Negacionismo, não. Negócio mesmo. À medida em que avançam as apurações da CPI da Covid, crescem os indícios de que o governo Bolsonaro viu nas vacinas uma oportunidade de assaltar os cofres públicos. No caso dos imunizantes, a estratégia teria sido a de priorizar contratos que passassem por uma empresa intermediária, facilitando assim compras superfaturadas. “O que nós vimos foi a troca da negociação direta pela intermediação. É uma situação que se repete”, chamou a atenção o senador Rogério Carvalho (PT-SE), na audiência de quarta-feira (14) da comissão parlamentar de inquérito.
De fato, o governo Bolsonaro tratou de forma muito diferente as negociações diretas com os fabricantes e as compras que passavam por atravessadores. Quando a Organização Pan-Americana de Saúde (Opas) ofereceu ao Brasil 40 milhões de doses por meio do consórcio Covax Facility, o governo Bolsonaro fez pouco caso e acabou comprando apenas 4 milhões de doses. Também, quando a Pfizer e o Instituto Butantan ofereceram suas doses, o governo sistematicamente ignorou dezenas de contatos.
Com a vacina indiana Covaxin foi bem diferente. Como a empresa não tinha representação no país, a venda necessitaria de uma segunda empresa que fizesse a negociação por ela. Foi aí que surgiu a Precisa Medicamentos, que intermediou aquela que se revelou a compra mais cara feita pelo Brasil (US$ 15 por dose).
Para que esse negócio saísse, o governo foi bem ligeiro. Jair Bolsonaro avisou pessoalmente o governo indiano que compraria a vacina, e coronéis do Ministério da Saúde pressionaram servidores a agilizar a compra, pedindo até que a Anvisa concedesse “a exceção da exceção” para liberar o imunizante. Detalhe: um dos donos da Precisa, Francisco Maximiano, é dono também da Global, empresa que deu calote no Ministério da Saúde em uma intermediação feita na época em que o hoje líder do governo Bolsonaro na Câmara, Ricardo Barros (PP-PR), era ministro, no governo Temer.

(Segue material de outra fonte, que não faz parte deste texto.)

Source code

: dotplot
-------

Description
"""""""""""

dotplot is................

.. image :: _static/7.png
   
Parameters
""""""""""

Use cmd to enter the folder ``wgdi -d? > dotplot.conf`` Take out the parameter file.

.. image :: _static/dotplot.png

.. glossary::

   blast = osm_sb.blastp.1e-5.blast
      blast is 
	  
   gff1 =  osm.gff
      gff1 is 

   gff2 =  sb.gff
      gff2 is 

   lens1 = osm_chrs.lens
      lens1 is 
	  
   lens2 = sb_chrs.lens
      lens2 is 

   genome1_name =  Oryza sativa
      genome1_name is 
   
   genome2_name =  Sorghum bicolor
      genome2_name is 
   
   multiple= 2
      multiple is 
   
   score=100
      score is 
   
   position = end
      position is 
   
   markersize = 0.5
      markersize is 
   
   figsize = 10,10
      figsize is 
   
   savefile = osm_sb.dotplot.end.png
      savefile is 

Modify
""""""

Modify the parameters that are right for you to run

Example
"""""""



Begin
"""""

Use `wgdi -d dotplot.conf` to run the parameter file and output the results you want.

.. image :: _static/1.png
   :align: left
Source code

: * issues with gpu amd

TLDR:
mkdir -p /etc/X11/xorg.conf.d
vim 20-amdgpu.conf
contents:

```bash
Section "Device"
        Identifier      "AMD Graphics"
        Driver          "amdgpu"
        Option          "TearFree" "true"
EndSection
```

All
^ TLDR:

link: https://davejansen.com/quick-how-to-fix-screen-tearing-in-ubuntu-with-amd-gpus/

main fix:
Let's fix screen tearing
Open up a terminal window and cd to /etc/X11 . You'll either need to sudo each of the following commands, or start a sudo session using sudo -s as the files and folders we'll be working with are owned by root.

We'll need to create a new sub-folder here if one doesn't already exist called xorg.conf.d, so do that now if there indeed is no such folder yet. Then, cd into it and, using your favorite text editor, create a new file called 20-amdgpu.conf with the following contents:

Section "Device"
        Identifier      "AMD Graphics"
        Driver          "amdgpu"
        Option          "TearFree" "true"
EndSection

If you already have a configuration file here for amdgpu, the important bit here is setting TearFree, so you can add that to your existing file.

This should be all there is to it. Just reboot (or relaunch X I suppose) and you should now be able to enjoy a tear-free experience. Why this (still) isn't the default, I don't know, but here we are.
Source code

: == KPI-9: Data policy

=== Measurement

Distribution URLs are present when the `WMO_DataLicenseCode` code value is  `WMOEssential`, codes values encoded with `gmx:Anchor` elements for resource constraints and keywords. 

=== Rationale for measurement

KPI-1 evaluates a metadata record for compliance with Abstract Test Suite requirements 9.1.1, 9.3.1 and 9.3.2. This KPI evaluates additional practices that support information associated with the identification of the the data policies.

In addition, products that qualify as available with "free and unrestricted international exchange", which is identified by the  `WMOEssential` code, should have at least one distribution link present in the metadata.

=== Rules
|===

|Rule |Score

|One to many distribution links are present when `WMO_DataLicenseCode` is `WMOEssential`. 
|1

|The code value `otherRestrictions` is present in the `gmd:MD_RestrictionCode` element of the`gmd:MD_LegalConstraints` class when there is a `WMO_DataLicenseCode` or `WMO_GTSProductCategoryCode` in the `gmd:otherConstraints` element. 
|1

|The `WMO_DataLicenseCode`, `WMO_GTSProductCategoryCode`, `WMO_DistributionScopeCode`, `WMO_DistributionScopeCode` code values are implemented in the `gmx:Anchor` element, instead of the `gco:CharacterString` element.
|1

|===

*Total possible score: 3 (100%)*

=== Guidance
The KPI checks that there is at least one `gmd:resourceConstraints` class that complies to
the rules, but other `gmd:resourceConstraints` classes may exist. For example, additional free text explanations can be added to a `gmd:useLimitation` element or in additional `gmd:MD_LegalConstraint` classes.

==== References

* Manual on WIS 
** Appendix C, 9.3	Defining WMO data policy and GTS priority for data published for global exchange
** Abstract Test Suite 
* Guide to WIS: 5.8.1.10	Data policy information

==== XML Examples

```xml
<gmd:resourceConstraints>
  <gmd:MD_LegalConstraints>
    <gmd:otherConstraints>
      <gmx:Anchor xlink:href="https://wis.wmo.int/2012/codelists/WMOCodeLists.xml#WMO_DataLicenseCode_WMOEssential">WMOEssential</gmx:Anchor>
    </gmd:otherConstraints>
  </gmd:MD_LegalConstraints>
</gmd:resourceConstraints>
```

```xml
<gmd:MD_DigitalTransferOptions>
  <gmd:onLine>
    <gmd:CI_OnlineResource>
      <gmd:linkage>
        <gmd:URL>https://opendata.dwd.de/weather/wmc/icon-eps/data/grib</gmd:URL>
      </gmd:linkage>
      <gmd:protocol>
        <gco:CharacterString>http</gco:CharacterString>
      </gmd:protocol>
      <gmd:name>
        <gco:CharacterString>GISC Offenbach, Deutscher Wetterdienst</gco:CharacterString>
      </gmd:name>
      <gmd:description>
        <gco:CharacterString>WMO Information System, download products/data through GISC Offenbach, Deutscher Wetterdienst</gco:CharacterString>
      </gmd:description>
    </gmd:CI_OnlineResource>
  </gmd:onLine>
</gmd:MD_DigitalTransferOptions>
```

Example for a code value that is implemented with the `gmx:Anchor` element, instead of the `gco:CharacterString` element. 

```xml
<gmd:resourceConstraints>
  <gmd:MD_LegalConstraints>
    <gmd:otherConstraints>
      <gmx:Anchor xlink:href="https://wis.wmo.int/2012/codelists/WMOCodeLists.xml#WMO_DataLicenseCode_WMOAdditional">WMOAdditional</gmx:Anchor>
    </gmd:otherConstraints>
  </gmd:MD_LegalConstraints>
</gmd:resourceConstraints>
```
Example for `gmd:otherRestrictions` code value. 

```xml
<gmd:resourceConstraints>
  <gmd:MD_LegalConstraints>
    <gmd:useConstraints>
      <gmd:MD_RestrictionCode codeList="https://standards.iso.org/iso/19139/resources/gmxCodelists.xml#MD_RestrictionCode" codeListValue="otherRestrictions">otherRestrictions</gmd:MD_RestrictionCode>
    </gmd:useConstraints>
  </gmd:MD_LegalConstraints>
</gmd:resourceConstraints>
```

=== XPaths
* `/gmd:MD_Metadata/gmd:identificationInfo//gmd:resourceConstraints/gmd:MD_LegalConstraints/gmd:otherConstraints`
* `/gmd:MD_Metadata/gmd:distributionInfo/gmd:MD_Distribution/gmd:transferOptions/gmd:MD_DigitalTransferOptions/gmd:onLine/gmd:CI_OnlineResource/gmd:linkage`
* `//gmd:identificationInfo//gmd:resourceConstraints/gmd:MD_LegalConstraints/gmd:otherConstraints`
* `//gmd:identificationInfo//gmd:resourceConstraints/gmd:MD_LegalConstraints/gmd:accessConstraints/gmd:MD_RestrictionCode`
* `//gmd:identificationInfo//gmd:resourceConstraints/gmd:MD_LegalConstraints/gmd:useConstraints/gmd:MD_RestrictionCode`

O governo Bolsonaro foi rápido até quando duas empresas (a brasileira Senah, do reverendo Amilton de Paula, e a americana Davati) ofereceram 400 milhões da Astrazeneca, com quem o governo já tinha negociado diretamente. Nesse caso, houve repetidas reuniões, trocas de e-mails constantes e, segundo denúncia, pedido explícito de propina.
Outra evidência do modus operandi mais que questionável do governo Bolsonaro foi a compra da Sputnik V. Enquanto governadores negociaram a vacina diretamente com os russos, o Ministério da Saúde preferiu fazer a negociação com a intermediária União Química. Resultado: governadores pagaram US$ 9,95 a dose, e Bolsonaro pagou US$ 11,95.
Oportunidade de negócios
“A compra da vacina virou uma grande oportunidade para este governo fazer negócios. Este governo transformou a dor e a necessidade de ter vacinas, porque ele mesmo atrasou a compra, em oportunidade de negócio. Teve a frieza de segurar (a compra) até elevar a pressão e, assim, legitimar a compra por qualquer preço”, afirmou Rogério Carvalho.

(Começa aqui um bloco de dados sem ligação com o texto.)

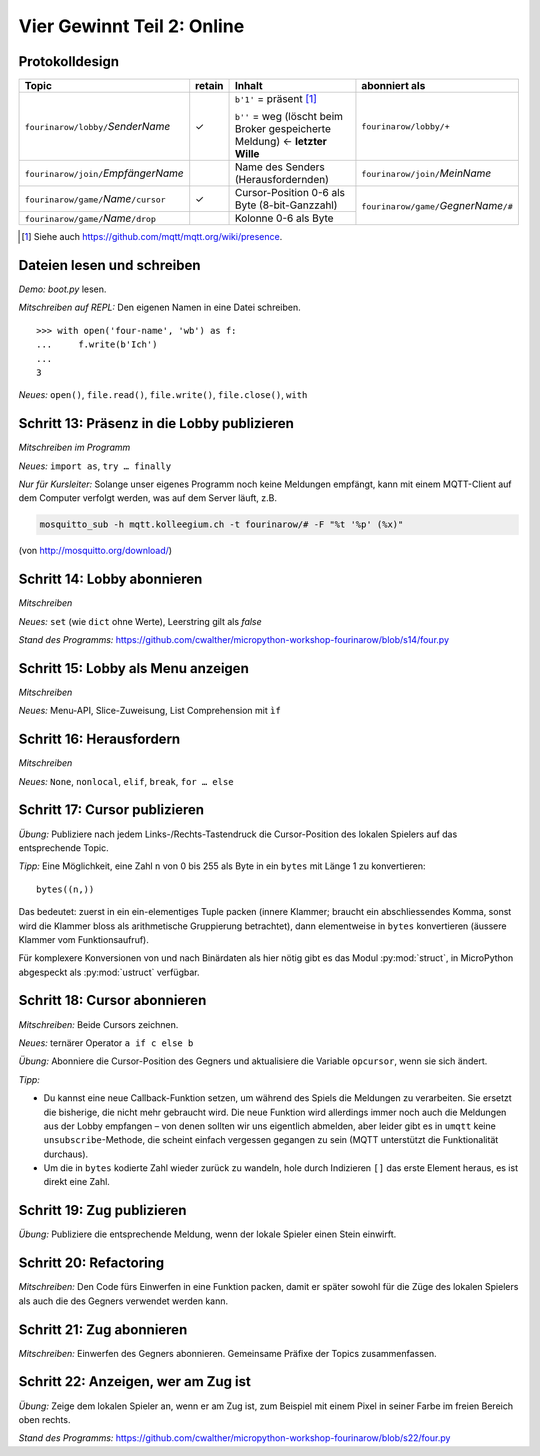 Vier Gewinnt Teil 2: Online
===========================

Protokolldesign
---------------

.. tabularcolumns:: |l|C|L|L|

+-------------------------------------------+--------+------------------------------------------+--------------------------------------------+
| Topic                                     | retain | Inhalt                                   | abonniert als                              |
+===========================================+========+==========================================+============================================+
| ``fourinarow/lobby/``\ *SenderName*       |   ✓    | ``b'1'`` = präsent [#]_                  | ``fourinarow/lobby/+``                     |
|                                           |        |                                          |                                            |
|                                           |        | ``b''`` = weg (löscht beim Broker        |                                            |
|                                           |        | gespeicherte Meldung) ← **letzter        |                                            |
|                                           |        | Wille**                                  |                                            |
+-------------------------------------------+--------+------------------------------------------+--------------------------------------------+
| ``fourinarow/join/``\ *EmpfängerName*     |        | Name des Senders (Herausfordernden)      | ``fourinarow/join/``\ *MeinName*           |
+-------------------------------------------+--------+------------------------------------------+--------------------------------------------+
| ``fourinarow/game/``\ *Name*\ ``/cursor`` |   ✓    | Cursor-Position 0-6 als Byte (8-bit-\    | ``fourinarow/game/``\ *GegnerName*\ ``/#`` |
|                                           |        | Ganzzahl)                                |                                            |
+-------------------------------------------+--------+------------------------------------------+                                            +
| ``fourinarow/game/``\ *Name*\ ``/drop``   |        | Kolonne 0-6 als Byte                     |                                            |
+-------------------------------------------+--------+------------------------------------------+--------------------------------------------+

.. [#] Siehe auch https://github.com/mqtt/mqtt.org/wiki/presence.

Dateien lesen und schreiben
---------------------------

*Demo:* *boot.py* lesen.

*Mitschreiben auf REPL:* Den eigenen Namen in eine Datei schreiben. ::

   >>> with open('four-name', 'wb') as f:                                                                                                
   ...     f.write(b'Ich')                                                                                                               
   ...                                                                                                                                   
   3

*Neues:* ``open()``, ``file.read()``, ``file.write()``, ``file.close()``, ``with``

Schritt 13: Präsenz in die Lobby publizieren
--------------------------------------------

*Mitschreiben im Programm*

*Neues:* ``import as``, ``try … finally``

*Nur für Kursleiter:* Solange unser eigenes Programm noch keine Meldungen empfängt, kann mit einem MQTT-Client auf dem Computer verfolgt werden, was auf dem Server läuft, z.B.

.. code-block:: sh

   mosquitto_sub -h mqtt.kolleegium.ch -t fourinarow/# -F "%t '%p' (%x)"

(von http://mosquitto.org/download/)

Schritt 14: Lobby abonnieren
----------------------------

*Mitschreiben*

*Neues:* ``set`` (wie ``dict`` ohne Werte), Leerstring gilt als *false*

*Stand des Programms:* https://github.com/cwalther/micropython-workshop-fourinarow/blob/s14/four.py

Schritt 15: Lobby als Menu anzeigen
-----------------------------------

*Mitschreiben*

*Neues:* Menu-API, Slice-Zuweisung, List Comprehension mit ``ìf``

Schritt 16: Herausfordern
-------------------------

*Mitschreiben*

*Neues:* ``None``, ``nonlocal``, ``elif``, ``break``, ``for … else``

Schritt 17: Cursor publizieren
------------------------------

*Übung:* Publiziere nach jedem Links-/Rechts-Tastendruck die Cursor-Position des lokalen Spielers auf das entsprechende Topic.

*Tipp:* Eine Möglichkeit, eine Zahl ``n`` von 0 bis 255 als Byte in ein ``bytes`` mit Länge 1 zu konvertieren::

  bytes((n,))

Das bedeutet: zuerst in ein ein-elementiges Tuple packen (innere Klammer; braucht ein abschliessendes Komma, sonst wird die Klammer bloss als arithmetische Gruppierung betrachtet), dann elementweise in ``bytes`` konvertieren (äussere Klammer vom Funktionsaufruf).

Für komplexere Konversionen von und nach Binärdaten als hier nötig gibt es das Modul :py:mod:`struct`, in MicroPython abgespeckt als :py:mod:`ustruct` verfügbar.

Schritt 18: Cursor abonnieren
-----------------------------

*Mitschreiben:* Beide Cursors zeichnen.

*Neues:* ternärer Operator ``a if c else b``

*Übung:* Abonniere die Cursor-Position des Gegners und aktualisiere die Variable ``opcursor``, wenn sie sich ändert.

*Tipp:*

* Du kannst eine neue Callback-Funktion setzen, um während des Spiels die Meldungen zu verarbeiten. Sie ersetzt die bisherige, die nicht mehr gebraucht wird. Die neue Funktion wird allerdings immer noch auch die Meldungen aus der Lobby empfangen – von denen sollten wir uns eigentlich abmelden, aber leider gibt es in ``umqtt`` keine ``unsubscribe``-Methode, die scheint einfach vergessen gegangen zu sein (MQTT unterstützt die Funktionalität durchaus).
* Um die in ``bytes`` kodierte Zahl wieder zurück zu wandeln, hole durch Indizieren ``[]`` das erste Element heraus, es ist direkt eine Zahl.

Schritt 19: Zug publizieren
---------------------------

*Übung:* Publiziere die entsprechende Meldung, wenn der lokale Spieler einen Stein einwirft.

Schritt 20: Refactoring
-----------------------

*Mitschreiben:* Den Code fürs Einwerfen in eine Funktion packen, damit er später sowohl für die Züge des lokalen Spielers als auch die des Gegners verwendet werden kann.

Schritt 21: Zug abonnieren
--------------------------

*Mitschreiben:* Einwerfen des Gegners abonnieren. Gemeinsame Präfixe der Topics zusammenfassen.

Schritt 22: Anzeigen, wer am Zug ist
------------------------------------

*Übung:* Zeige dem lokalen Spieler an, wenn er am Zug ist, zum Beispiel mit einem Pixel in seiner Farbe im freien Bereich oben rechts.

*Stand des Programms:* https://github.com/cwalther/micropython-workshop-fourinarow/blob/s22/four.py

Para o senador, até mesmo a compra da vacina Pfizer parece ter sido superfaturada após passar por intermediários. “Quem foi que intermediou a compra da Pfizer? (O ex-secretário de Comunicação) Fábio Wajngarten, que não tinha nada a ver com o Ministério da Saúde”, lembrou Carvalho. “A vacina custou US$ 10 no primeiro lote e, depois, nas quase 101 milhões de doses seguintes, US$ 12“, acrescentou.